-- LIST OF TASKS --
**a.** In the text about the Lexus yacht, how long is the Lexus Sport Yacht that launched last year?
**b.** Continue the article about Lexus and the Marquis-Larson Marine Group from the point where it stops.

Power & Motor Yacht
Lexus teams up with the Marquis-Larson Marine Group on a first-of-its-kind production crossover.
Lexus has teamed up with Marquis-Larson Marine Group with big plans to disrupt the yacht industry.
Auto builders dipping a toe in the yacht industry is nothing new; it’s something we’ve seen for decades. But rarely have we seen an auto manufacturer dive headfirst into this space quite like Lexus has.
Building off the widespread interest garnered by the brand’s 42-foot Lexus Sport Yacht that launched last year, the Toyota-owned automobile juggernaut is once again pairing its design and styling expertise with the Marquis-Larson Marine Group’s boatbuilding knowledge in building the Lexus LY 650.
Those familiar with Marquis-Larson’s Carver and Marquis brands may know that the Marquis lineup has been fairly dormant for some time and may wonder if the LY 650 is a rewarmed version. One look through the renderings of the LY 650 and it’s clear that couldn’t be further from the truth. This is an entirely new brand of yacht to fall under the builder’s wide-spanning umbrella.
This isn’t the Toyota company’s first foray into the yacht industry, far from it; the company has an entire marine division dedicated to building Ponam boats for the Japanese market.

-- DATASET EXCERPTS --
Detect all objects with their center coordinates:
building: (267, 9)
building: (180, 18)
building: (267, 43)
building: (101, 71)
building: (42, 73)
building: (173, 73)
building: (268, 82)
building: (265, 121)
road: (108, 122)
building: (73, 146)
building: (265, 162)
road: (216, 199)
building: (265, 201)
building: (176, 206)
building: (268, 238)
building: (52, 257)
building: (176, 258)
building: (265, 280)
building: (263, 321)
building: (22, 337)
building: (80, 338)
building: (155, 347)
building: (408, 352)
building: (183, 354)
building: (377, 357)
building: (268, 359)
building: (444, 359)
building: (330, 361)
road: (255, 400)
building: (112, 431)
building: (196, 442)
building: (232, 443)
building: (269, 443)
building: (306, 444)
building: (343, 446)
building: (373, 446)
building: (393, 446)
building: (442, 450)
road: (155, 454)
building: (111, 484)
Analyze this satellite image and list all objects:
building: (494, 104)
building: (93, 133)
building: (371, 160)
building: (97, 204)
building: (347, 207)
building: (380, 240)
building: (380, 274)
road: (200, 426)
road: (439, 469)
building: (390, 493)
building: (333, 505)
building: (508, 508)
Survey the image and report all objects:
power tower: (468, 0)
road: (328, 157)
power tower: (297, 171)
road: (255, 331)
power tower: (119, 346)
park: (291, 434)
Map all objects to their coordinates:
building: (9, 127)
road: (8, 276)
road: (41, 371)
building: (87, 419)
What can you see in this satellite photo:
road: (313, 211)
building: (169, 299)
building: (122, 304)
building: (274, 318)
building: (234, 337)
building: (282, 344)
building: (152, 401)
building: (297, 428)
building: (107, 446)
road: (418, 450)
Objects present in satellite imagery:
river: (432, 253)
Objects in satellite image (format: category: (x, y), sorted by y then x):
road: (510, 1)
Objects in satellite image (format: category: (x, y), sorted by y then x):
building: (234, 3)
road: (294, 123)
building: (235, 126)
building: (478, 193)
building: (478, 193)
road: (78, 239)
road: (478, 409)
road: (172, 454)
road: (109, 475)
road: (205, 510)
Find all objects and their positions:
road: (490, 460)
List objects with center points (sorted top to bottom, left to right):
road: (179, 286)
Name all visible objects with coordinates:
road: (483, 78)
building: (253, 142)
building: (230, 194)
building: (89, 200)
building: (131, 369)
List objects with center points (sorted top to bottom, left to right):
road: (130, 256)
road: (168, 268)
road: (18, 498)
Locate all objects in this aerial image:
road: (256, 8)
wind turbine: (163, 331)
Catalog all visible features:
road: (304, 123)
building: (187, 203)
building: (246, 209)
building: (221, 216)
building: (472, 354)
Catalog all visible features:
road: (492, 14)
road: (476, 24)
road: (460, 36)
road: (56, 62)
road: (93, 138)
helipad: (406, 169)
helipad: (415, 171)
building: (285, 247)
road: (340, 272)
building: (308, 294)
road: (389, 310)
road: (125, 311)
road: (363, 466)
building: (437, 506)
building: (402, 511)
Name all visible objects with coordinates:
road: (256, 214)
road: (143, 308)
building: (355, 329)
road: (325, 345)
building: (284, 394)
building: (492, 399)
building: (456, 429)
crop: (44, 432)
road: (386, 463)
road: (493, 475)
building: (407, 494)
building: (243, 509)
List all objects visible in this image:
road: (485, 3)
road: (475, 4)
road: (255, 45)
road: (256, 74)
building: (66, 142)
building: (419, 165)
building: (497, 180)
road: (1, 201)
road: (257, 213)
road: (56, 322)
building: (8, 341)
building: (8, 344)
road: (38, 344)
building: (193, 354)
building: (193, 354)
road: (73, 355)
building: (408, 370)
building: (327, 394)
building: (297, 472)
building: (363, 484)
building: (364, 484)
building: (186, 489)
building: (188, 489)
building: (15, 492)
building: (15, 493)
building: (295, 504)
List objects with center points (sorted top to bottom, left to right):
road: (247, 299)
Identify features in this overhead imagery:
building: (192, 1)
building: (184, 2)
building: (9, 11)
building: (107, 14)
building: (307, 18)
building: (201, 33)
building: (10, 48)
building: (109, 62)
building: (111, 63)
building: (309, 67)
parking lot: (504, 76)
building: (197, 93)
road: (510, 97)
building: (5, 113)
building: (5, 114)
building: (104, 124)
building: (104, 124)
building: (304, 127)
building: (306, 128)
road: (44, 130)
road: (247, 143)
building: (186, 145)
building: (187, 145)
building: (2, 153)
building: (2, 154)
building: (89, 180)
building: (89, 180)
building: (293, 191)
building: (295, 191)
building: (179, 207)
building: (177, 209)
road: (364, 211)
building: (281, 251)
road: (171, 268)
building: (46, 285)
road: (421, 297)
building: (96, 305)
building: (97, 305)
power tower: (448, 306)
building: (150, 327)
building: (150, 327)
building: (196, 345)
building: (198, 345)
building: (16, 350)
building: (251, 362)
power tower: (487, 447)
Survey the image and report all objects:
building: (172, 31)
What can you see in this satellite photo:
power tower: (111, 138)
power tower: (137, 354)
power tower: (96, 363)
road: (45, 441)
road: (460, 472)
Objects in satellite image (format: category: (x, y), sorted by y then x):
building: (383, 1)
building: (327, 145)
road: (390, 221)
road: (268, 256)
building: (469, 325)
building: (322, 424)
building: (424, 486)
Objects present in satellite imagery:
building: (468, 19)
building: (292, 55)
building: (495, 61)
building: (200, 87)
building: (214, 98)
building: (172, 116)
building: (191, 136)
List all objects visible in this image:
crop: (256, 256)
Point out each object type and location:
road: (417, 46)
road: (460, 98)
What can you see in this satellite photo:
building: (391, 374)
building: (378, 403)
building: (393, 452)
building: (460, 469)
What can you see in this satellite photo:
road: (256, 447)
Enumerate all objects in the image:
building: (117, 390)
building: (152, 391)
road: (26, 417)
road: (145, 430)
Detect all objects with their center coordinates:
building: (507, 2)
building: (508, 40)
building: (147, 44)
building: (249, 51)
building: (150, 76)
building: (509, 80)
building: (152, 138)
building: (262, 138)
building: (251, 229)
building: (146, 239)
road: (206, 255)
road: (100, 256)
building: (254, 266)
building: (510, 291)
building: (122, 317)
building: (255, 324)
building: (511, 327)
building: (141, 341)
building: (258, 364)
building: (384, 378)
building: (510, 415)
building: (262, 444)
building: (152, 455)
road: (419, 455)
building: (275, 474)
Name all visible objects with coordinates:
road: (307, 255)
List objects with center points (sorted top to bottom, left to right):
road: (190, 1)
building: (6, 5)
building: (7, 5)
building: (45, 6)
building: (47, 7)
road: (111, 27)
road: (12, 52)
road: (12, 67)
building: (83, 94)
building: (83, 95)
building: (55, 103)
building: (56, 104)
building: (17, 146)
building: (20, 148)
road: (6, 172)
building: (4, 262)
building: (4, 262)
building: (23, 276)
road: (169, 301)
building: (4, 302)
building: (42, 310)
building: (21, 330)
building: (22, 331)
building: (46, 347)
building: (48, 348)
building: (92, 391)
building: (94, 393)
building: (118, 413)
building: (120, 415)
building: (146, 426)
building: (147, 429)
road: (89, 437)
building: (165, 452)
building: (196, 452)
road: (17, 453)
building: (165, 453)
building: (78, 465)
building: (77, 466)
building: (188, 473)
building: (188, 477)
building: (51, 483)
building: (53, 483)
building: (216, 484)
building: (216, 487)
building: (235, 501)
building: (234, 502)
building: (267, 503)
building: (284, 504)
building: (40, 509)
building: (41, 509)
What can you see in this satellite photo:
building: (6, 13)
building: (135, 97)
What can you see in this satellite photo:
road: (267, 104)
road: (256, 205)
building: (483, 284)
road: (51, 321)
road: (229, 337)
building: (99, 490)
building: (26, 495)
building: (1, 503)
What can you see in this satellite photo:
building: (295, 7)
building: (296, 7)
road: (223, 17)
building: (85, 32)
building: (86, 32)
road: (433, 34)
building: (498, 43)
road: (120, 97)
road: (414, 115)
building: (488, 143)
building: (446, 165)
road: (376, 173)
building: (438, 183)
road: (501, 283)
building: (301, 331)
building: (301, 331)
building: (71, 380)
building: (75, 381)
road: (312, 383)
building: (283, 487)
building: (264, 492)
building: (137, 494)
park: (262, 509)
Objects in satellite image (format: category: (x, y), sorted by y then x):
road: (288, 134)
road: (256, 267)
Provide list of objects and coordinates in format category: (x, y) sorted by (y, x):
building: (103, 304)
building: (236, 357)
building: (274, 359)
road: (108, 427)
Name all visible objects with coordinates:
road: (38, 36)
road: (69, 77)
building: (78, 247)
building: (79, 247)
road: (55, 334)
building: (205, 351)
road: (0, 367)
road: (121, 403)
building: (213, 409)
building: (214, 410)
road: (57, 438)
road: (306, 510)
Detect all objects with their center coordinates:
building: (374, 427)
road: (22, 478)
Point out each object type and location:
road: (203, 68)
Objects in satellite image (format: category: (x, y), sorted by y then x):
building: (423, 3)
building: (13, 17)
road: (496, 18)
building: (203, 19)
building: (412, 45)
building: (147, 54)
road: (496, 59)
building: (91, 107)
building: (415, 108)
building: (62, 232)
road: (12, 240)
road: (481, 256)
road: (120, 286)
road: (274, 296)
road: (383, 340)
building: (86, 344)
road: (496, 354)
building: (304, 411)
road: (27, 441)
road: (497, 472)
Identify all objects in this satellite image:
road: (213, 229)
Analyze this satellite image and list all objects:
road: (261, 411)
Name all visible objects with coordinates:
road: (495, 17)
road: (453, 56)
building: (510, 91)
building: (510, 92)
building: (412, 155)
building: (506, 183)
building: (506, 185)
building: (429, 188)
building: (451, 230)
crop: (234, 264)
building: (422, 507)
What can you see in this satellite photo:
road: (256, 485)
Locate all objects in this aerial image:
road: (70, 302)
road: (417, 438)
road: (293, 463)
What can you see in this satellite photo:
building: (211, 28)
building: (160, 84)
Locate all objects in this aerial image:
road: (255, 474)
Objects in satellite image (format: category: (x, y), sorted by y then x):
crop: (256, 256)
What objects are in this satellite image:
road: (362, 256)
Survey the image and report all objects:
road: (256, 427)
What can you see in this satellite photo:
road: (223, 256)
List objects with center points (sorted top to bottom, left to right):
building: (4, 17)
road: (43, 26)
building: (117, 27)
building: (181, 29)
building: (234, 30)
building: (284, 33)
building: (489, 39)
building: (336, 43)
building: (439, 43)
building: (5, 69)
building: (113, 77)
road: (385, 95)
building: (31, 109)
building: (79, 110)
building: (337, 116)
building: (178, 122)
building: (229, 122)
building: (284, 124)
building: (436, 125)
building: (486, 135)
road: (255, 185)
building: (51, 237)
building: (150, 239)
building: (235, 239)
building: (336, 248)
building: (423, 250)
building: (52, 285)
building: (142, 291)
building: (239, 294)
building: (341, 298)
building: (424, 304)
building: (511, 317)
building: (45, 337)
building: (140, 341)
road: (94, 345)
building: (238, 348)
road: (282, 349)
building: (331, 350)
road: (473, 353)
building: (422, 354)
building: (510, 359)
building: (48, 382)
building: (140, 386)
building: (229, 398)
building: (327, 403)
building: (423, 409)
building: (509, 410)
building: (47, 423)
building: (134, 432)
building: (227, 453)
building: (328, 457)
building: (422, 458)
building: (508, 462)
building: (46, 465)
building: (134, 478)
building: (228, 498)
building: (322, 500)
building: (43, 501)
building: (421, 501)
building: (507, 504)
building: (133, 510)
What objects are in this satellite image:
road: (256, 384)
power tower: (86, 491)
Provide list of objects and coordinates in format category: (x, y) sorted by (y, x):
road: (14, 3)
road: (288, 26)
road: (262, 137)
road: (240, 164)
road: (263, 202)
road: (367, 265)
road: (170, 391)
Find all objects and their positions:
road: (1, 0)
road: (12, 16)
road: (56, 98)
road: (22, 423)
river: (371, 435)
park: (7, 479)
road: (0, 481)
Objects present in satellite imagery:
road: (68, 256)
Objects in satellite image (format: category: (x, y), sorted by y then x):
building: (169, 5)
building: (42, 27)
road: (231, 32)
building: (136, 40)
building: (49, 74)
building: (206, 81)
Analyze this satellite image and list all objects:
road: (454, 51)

-- RESPONSES FOR EACH TASK --
**a.** It is 42 feet long.

**b.**
“This project started with a Lexus design in Toyota City and then it came to us to make it buildable. They used our market knowledge because Lexus styling wouldn’t have included things like a bowrail; [they] wouldn’t have considered a cleat,” explained Matthew Vetzner, vice president of marketing for Marquis-Larson. “It’s been a very complementary relationship from their design to our knowledge of the marine business. There will be no Marquis or Carver moniker anywhere on the boat.”
According to Vetnzer, the Lexus design team has entrusted the Pulaski, Wisconsin builder with decisions pertaining to the functionality and safety of the boat as well as sales and service, while at the same time, mandated their styling language be honored.
“We need to make sure we stay true to the things Lexus stands for in terms of performance and technology,” says Vetzner. “There’s a saying in Japanese that they use often that means ‘my house is your house.’ That affects how we handle hospitality in the boat.”
The styling of the LY 650 is dramatic to say the least. While the exterior is sporty and sleek, the interior looks extremely modern, with curved edges and shapes everywhere you look. Early renderings indicate that one of the only 90-degree angles in the salon is the corners of the television.
Power for the three-stateroom, 65-footer is slated to be twin Volvo Penta IPS 1200s with IPS 1350s available as an option. The boat is expected to make its official U.S. debut at the 2019 Ft. Lauderdale International Boat Show after a grueling testing phase at the hands of the Lexus designers. “With their cars, they drive them something like 700,000 miles before it’s introduced,” says Vetzner. “Their testing will be thorough.”
Until then, the team at Marquis-Larson is confident that the partnership with Lexus will have a trickle-down effect on their Carver and Marquis brands. This already appears to be the case with a new Marquis 42 that’s on the drawing board.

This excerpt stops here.